# Acknowledgement of filipino Grandmasters



## Dieter (Aug 14, 2010)

Hi to all,

I'd like to inform you, that during the Gala Night of the 5th FMA Festival, held from the 25th to the 30th of July in Puierto Princesa, Palawan, Philippines,  the following  Masters and Grandmasters received new ranks or recognitions:

My students Hans Karrer and Jorgen Gydesen (31 and 27 years in Modern Arnis) have been promoted to Lakan Pito, 7th Dan, Senior Master 

In a joint declaration and recognition, from GM Samuel Bambit Dulay and ofther filipino Grandmasters and acknowledged by GM Datu Kelly Worden. GM Dan Anderson, GM Datu Bram Frank, Tuhon Ray Dionaldo and myself, GM Datu Dieter Knüttel, I had the honor to present the following rank acknowledgements:

GM Cristino Vasquez: Lakan Sampu, 10. Dan 

GM Jerry Dela Cruz: Lakan Siyam, 9th Dan
GM Rodel Dagooc: Lakan Siyam, 9th Dan
GM Rene Tongson: Lakan Siyam, 9th Dan

Also there during the presentation was Senator Miguel Zubiri, wh also presented the awards.
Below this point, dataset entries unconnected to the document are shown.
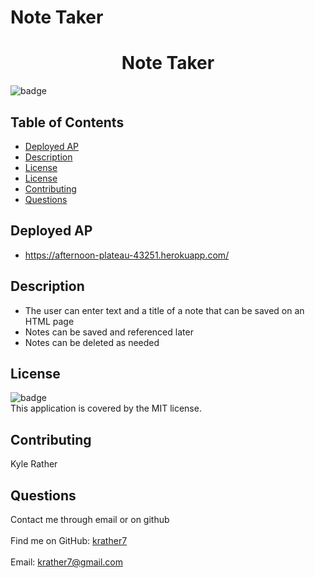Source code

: # Note Taker

<h1 align="center">Note Taker</h1>
  
![badge](https://img.shields.io/badge/license-MIT-brightgreen)<br />
## Table of Contents
- [Deployed AP](#deployedap)
- [Description](#description)
- [License](#license)
- [License](#license)
- [Contributing](#contributing)
- [Questions](#questions)
## Deployed AP
- https://afternoon-plateau-43251.herokuapp.com/
## Description
- The user can enter text and a title of a note that can be saved on an HTML page
- Notes can be saved and referenced later
- Notes can be deleted as needed
## License
![badge](https://img.shields.io/badge/license-MIT-brightgreen)
<br />
This application is covered by the MIT license. 
## Contributing
Kyle Rather
## Questions
Contact me through email or on github<br />
<br />
Find me on GitHub: [krather7](https://github.com/krather7)<br />
<br />
Email: krather7@gmail.com<br /><br />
Unfortunately not there at the Gala were the GMs Jerry Dela Cruz and Rene Tongson, because of cancelled flights that day due to a Philippine Airlines pilot strike. 
I met Gm Rene Tongson a few days later in Manila and he was very happy to have received the acknowledgement.

Here is a short video clip from the presentation.







Greetings

Dieter Knüttel


----------



## MJS (Aug 14, 2010)

Very nice.  Congrats to everyone.


----------



## Guro Harold (Aug 14, 2010)

Excellent!!!


----------



## graywolf (Aug 17, 2010)

Congrats to your two students...Cordially,Howard Vanderbeck


----------